An anonymous researcher has used illegal hacking techniques to create what some are calling the most accurate map yet of the internet and internet activity.
The researcher built a botnet, a loose network of computers that can be harnessed to perform specific tasks, comprised of some 420,000 unprotected computers and other connected devices around the world. The researcher then uploaded a small program onto the devices, which monitored their activity.
The result was what the researcher called “the largest and most comprehensive IPv4 census ever.” The animated map
shows relative usage of IP addresses over a 24-hour period. IPv4 is the fourth version of the Internet Protocol, a system of numbers used to identify devices on the Internet. A newer Internet Protocol, IPv6, will replace IPv4, but IPv4 still carries the majority of Internet traffic.
The researcher justified using hacking techniques to collect data, writing in a paper about the project
that the program was designed to have no negative impact on any device onto which it was loaded, and that the program was not permanently installed and stopped after a few days.

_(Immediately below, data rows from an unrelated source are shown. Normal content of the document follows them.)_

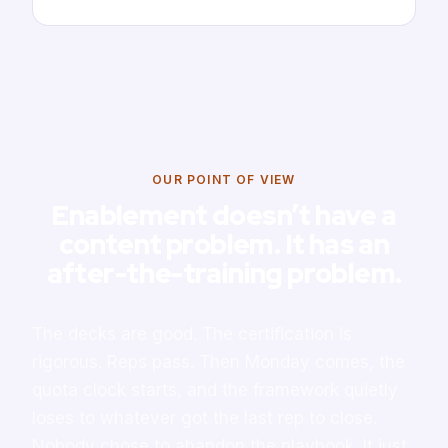
OUR POINT OF VIEW
Enablement doesn’t have a
content problem. It has an
after-the-training problem.
The decks are good. The certification is
rigorous. Reps pass. Then Monday comes, the
quota clock starts, and the framework quietly
loses to whatever got the last rep to close.
Nobody chose to abandon the playbook. It just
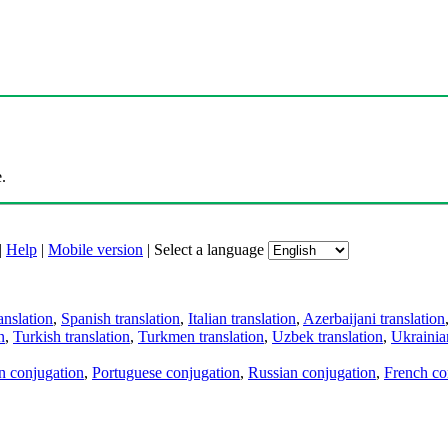
.
|
Help
|
Mobile version
|
Select a language
anslation
,
Spanish translation
,
Italian translation
,
Azerbaijani translation
n
,
Turkish translation
,
Turkmen translation
,
Uzbek translation
,
Ukrainian
an conjugation
,
Portuguese conjugation
,
Russian conjugation
,
French co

“I did not want to ask myself for the rest of my life how much fun it could have been or if the infrastructure I imagined in my head would have worked as expected,” explained the researcher in that paper. “I saw the chance to really work on an Internet scale, command hundred thousands of devices with a click of my mouse, portscan and map the whole Internet in a way nobody had done before, basically have fun with computers and the Internet in a way very few people ever will. I decided it would be worth my time.”